(Supplied material Opens)

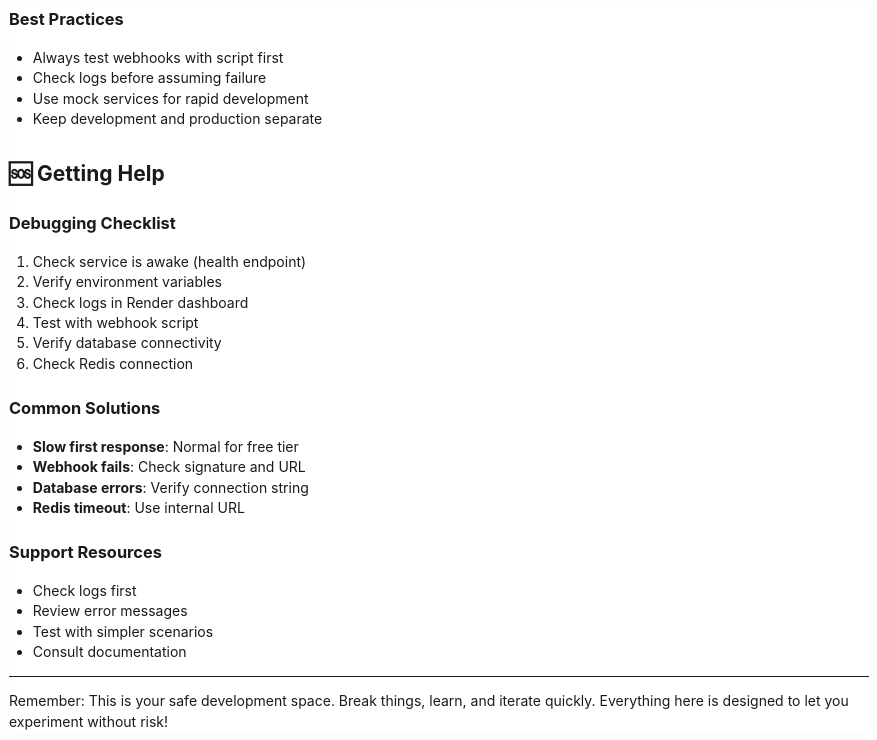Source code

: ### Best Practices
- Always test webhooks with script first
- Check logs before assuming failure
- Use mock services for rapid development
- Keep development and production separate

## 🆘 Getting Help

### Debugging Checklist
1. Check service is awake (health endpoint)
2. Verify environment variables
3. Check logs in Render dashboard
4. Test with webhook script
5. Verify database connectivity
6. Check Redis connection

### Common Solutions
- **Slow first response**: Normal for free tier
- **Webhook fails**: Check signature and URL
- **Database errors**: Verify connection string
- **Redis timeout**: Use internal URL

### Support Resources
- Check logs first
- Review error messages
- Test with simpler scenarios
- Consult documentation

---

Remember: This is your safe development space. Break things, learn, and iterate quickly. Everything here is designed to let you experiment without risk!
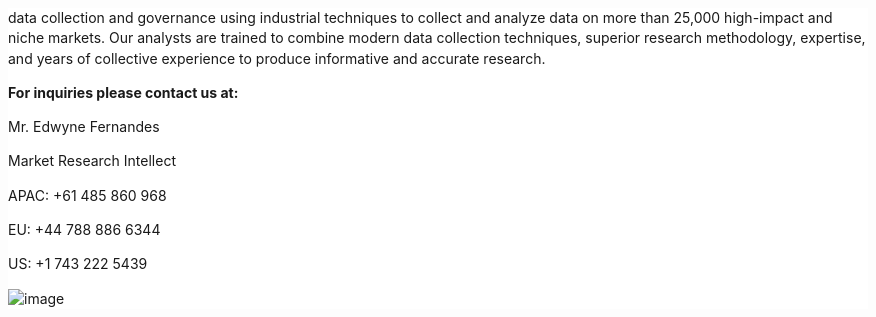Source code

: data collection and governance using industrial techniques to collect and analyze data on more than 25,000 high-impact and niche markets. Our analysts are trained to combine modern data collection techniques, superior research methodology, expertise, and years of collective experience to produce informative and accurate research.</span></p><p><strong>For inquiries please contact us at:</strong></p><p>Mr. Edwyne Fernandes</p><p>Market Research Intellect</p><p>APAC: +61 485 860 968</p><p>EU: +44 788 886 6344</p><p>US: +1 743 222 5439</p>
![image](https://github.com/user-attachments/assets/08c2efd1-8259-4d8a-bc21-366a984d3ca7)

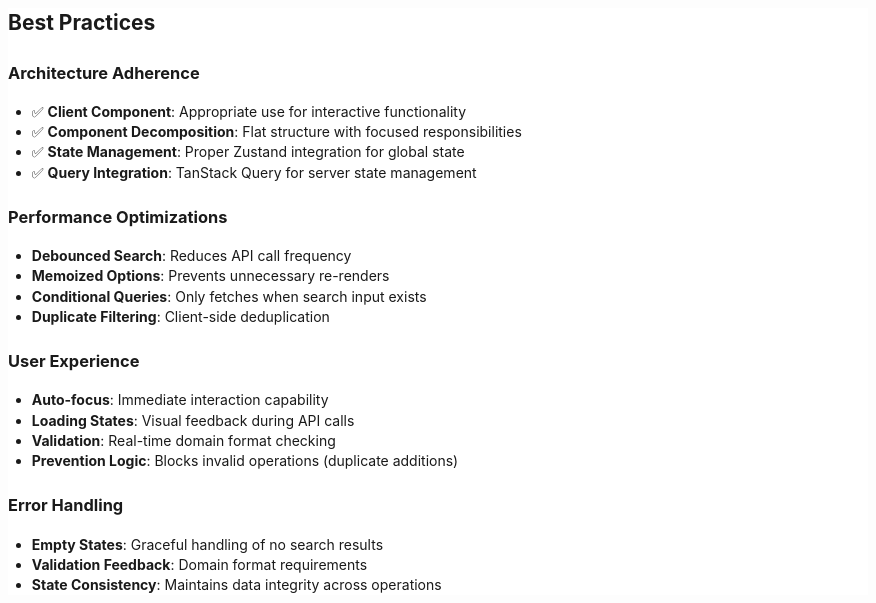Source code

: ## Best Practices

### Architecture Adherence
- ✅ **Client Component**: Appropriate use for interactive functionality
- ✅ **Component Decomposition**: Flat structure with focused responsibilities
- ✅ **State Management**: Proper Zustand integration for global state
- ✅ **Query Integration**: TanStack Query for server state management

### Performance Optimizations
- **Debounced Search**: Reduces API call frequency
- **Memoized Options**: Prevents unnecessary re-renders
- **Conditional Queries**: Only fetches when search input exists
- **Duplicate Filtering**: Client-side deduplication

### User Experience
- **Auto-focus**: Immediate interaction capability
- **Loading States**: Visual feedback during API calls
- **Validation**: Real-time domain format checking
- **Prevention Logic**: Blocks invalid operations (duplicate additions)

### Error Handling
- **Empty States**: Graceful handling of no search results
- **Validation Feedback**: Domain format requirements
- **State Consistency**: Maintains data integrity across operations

(Supplied material Closes)

**Assigned task:**
Scan the entries above for the word "States", then copy every line in which it occurs.

**Written response:**
- **Loading States**: Visual feedback during API calls
- **Empty States**: Graceful handling of no search results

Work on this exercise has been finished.